Le président français Emmanuel Macron a plaidé, mardi à Nairobi, pour une relation « totalement renouvelée » entre la France et les pays africains, à l’occasion de la clôture du sommet Africa Forward. Coorganisé avec le président kényan William Ruto, ce rendez-vous de haut niveau a réuni 35 chefs d’État et de gouvernement ainsi que des milliers d’acteurs économiques autour des enjeux d’investissement, de souveraineté et de réforme financière internationale.
Face aux dirigeants africains et aux représentants du secteur privé, Emmanuel Macron a insisté sur la nécessité de bâtir un partenariat « d’égal à égal », rompant avec les anciennes logiques de coopération. Selon lui, l’Afrique représente aujourd’hui « le continent le plus jeune et à la plus forte croissance », appelant ainsi les investisseurs internationaux à renforcer leur présence sur le continent.
Le sommet s’est achevé sur l’annonce de 23 milliards d’euros d’investissements privés portés conjointement par des entreprises africaines et françaises. Dans cette dynamique, une coalition baptisée « Africa-France Impact Coalition » (AfIC), regroupant une quarantaine de dirigeants d’entreprises, a été lancée afin de consolider les échanges économiques et les projets d’investissement à long terme.
Les discussions ont également porté sur la réforme de l’architecture financière mondiale. Paris et Nairobi ont annoncé vouloir défendre ensemble, lors du prochain sommet du G7, une déclaration commune en faveur d’un système financier international plus favorable aux économies africaines.
Afin de rassurer les investisseurs confrontés aux risques perçus sur le continent, la France a annoncé son entrée au capital de Agence pour l’assurance du commerce en Afrique, une institution soutenue par la Banque africaine de développement. Cette structure devra mettre en place des mécanismes de garantie financière capables d’absorber les premières pertes et de stimuler les investissements internationaux en Afrique.
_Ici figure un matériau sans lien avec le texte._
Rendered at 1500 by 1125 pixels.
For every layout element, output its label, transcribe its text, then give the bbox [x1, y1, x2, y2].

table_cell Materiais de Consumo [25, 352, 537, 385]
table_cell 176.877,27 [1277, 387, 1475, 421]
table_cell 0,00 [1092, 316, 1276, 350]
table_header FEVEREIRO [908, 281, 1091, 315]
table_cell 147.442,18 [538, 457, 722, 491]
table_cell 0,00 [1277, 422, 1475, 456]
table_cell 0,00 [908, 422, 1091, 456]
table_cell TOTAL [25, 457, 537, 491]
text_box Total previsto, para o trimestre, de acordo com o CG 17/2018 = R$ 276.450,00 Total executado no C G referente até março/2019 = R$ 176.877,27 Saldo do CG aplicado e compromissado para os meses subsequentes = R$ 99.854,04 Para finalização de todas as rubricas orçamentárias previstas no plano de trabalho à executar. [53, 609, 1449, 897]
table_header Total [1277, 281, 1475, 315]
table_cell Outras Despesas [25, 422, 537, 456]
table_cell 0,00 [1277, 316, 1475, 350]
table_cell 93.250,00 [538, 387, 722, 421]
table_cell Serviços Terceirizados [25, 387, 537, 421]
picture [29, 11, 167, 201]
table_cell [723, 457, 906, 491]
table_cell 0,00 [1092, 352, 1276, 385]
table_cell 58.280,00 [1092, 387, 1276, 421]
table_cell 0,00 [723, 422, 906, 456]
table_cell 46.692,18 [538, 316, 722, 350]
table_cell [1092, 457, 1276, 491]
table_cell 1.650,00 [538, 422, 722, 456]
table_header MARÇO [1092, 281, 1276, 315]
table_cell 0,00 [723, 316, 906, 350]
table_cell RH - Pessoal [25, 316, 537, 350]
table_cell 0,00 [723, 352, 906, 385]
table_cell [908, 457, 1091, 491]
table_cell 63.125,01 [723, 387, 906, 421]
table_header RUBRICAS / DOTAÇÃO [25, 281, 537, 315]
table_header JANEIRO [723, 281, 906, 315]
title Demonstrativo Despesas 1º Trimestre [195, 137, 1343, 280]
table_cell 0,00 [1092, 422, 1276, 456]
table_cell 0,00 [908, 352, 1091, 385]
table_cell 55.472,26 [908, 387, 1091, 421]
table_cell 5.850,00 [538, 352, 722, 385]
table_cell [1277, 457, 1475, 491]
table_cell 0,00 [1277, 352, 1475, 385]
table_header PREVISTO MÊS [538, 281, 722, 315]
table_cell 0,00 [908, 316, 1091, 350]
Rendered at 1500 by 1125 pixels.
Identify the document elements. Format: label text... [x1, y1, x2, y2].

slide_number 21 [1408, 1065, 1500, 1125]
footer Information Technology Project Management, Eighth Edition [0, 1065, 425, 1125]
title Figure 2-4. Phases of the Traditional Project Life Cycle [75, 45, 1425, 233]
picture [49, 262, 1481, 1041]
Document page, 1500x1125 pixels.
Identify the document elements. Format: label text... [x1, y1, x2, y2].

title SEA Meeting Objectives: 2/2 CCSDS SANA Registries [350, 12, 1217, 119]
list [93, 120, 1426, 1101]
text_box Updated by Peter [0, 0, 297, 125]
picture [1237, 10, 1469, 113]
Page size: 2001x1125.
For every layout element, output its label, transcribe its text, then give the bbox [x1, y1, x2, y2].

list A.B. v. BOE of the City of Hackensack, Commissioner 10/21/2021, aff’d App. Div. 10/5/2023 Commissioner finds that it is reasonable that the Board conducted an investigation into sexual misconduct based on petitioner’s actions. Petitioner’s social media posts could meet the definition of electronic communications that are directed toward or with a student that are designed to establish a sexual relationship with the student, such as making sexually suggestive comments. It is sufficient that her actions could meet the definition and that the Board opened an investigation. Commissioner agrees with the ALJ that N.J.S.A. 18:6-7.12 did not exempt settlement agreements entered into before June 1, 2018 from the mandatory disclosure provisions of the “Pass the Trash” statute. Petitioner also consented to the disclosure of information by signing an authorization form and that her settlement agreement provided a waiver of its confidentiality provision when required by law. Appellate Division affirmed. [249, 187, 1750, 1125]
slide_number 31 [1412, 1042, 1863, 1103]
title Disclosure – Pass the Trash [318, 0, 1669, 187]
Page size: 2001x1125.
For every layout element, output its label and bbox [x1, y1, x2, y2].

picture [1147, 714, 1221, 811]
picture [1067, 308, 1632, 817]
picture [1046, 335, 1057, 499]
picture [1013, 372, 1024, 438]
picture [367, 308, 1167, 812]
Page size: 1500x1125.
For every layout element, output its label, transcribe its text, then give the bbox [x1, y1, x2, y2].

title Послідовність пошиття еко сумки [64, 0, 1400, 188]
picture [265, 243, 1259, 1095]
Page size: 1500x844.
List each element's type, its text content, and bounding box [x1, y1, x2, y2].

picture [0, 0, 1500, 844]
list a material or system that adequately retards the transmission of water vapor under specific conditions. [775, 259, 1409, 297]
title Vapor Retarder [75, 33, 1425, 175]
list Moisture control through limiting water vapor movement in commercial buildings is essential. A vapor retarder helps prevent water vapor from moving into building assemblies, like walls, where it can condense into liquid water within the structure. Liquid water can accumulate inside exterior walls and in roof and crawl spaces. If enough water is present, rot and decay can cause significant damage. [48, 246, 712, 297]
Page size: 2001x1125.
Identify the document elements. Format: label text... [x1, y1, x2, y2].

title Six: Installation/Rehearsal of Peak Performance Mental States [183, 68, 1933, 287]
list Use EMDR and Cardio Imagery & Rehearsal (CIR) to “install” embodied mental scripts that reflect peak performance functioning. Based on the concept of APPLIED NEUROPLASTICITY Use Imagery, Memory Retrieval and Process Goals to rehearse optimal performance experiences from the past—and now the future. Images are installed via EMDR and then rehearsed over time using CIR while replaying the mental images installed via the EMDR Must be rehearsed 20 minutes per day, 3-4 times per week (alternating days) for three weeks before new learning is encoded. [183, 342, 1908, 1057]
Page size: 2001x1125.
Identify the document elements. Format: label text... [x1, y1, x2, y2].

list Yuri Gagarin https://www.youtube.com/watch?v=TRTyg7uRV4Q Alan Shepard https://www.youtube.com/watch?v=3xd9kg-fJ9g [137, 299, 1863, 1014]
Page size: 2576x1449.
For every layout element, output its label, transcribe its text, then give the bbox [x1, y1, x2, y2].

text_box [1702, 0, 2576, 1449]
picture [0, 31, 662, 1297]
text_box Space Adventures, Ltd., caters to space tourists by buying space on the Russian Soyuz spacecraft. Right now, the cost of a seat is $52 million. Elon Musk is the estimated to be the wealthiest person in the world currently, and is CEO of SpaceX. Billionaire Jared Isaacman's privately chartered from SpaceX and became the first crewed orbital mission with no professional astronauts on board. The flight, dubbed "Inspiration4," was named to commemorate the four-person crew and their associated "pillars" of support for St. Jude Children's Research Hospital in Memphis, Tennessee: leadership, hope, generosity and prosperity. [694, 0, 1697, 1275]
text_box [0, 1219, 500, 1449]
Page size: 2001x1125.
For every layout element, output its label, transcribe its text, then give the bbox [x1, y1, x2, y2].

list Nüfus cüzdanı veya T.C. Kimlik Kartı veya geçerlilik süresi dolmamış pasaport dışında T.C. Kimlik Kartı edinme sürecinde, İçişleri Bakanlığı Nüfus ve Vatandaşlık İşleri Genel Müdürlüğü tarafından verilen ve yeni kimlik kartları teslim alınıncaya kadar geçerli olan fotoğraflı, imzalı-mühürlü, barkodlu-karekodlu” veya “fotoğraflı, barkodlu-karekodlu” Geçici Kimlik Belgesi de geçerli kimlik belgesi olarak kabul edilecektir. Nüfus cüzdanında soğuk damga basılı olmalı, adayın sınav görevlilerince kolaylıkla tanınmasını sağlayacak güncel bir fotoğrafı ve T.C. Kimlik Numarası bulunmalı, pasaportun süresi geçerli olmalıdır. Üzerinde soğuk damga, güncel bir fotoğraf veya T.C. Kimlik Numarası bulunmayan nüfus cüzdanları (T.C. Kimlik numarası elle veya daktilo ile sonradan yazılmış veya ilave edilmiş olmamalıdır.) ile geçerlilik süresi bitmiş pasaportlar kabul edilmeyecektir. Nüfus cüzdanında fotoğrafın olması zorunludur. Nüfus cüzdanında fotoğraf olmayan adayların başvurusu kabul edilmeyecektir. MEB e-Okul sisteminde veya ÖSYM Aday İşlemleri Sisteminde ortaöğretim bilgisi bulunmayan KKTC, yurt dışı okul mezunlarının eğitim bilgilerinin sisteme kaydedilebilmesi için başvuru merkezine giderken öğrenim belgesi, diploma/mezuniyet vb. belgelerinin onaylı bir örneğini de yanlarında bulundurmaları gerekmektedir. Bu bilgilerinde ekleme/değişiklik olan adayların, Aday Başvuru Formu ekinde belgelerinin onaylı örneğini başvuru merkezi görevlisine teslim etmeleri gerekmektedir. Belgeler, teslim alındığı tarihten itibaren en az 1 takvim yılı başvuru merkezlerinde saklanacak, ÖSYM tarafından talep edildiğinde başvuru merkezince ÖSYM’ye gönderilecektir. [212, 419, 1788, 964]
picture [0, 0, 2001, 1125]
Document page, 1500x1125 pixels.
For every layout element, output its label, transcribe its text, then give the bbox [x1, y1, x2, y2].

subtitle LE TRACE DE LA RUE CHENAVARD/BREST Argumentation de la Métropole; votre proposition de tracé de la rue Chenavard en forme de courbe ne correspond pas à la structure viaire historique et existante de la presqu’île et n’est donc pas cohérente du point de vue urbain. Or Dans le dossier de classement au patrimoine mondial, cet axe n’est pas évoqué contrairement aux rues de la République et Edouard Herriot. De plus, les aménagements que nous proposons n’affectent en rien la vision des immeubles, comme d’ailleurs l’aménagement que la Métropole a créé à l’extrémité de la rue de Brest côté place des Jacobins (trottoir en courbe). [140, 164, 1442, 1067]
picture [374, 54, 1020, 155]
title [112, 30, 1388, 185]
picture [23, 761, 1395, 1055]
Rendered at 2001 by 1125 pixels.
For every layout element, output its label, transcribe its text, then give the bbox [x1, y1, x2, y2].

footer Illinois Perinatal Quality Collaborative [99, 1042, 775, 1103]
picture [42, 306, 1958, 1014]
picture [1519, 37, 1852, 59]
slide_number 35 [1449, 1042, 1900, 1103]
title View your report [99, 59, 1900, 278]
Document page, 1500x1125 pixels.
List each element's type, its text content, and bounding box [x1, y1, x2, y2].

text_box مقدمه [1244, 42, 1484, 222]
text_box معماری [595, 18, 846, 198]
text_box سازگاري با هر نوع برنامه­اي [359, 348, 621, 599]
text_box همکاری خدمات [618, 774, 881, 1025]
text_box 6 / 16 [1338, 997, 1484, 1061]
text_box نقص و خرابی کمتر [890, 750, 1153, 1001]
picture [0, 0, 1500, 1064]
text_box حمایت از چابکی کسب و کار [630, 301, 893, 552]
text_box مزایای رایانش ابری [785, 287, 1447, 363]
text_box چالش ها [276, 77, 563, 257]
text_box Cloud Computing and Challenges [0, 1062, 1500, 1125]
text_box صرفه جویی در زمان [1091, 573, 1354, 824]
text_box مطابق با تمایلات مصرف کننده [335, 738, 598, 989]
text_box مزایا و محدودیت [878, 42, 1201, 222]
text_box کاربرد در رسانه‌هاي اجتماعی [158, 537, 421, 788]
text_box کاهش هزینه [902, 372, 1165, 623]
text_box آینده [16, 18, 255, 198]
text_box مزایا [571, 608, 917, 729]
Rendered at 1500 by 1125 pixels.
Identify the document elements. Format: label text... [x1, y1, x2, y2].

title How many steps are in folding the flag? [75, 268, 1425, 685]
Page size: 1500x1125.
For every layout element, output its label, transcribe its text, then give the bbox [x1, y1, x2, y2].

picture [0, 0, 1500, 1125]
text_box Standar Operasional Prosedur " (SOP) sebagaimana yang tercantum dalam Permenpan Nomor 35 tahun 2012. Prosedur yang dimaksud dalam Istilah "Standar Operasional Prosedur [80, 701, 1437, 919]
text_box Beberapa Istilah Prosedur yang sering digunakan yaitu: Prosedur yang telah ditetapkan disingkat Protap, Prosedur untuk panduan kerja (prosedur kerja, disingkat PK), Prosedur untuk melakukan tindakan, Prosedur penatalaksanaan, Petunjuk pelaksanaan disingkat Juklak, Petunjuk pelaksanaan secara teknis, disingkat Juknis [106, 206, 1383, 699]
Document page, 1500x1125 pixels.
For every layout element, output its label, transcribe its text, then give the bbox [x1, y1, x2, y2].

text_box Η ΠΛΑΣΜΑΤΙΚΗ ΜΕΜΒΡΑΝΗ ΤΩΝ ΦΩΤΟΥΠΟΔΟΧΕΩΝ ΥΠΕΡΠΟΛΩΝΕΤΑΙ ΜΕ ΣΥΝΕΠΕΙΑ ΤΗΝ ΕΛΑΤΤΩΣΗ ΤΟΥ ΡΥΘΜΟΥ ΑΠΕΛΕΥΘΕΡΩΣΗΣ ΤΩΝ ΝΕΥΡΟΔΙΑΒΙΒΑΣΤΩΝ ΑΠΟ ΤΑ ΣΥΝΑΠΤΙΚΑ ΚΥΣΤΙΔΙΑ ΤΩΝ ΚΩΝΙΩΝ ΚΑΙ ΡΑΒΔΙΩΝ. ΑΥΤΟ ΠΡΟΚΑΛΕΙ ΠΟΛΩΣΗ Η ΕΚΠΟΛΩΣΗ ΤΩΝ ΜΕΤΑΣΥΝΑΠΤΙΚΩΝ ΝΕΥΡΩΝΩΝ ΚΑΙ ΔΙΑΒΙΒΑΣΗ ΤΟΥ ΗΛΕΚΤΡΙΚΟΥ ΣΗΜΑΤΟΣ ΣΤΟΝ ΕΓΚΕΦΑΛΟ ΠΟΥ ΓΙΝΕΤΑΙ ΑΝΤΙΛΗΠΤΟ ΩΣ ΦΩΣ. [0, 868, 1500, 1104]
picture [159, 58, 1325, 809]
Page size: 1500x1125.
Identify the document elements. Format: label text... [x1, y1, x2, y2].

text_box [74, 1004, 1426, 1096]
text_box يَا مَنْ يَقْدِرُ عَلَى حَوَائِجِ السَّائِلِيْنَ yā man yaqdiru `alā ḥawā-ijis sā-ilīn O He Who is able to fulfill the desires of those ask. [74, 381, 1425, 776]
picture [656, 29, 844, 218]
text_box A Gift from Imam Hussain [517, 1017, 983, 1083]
Sur les questions sécuritaires, les participants ont réaffirmé le principe selon lequel « les solutions africaines doivent être au cœur des crises africaines ». Emmanuel Macron a assuré que la France entendait demeurer un partenaire d’appui, tout en mettant en avant le respect de la souveraineté des États africains et la fin des ingérences extérieures.
Plusieurs initiatives sectorielles destinées à renforcer la souveraineté économique et stratégique du continent ont enfin été dévoilées. Pour les organisateurs, le sommet Africa Forward marque une volonté de co-construction entre l’Afrique et ses partenaires, dans un contexte mondial marqué par les défis économiques, sécuritaires et climatiques.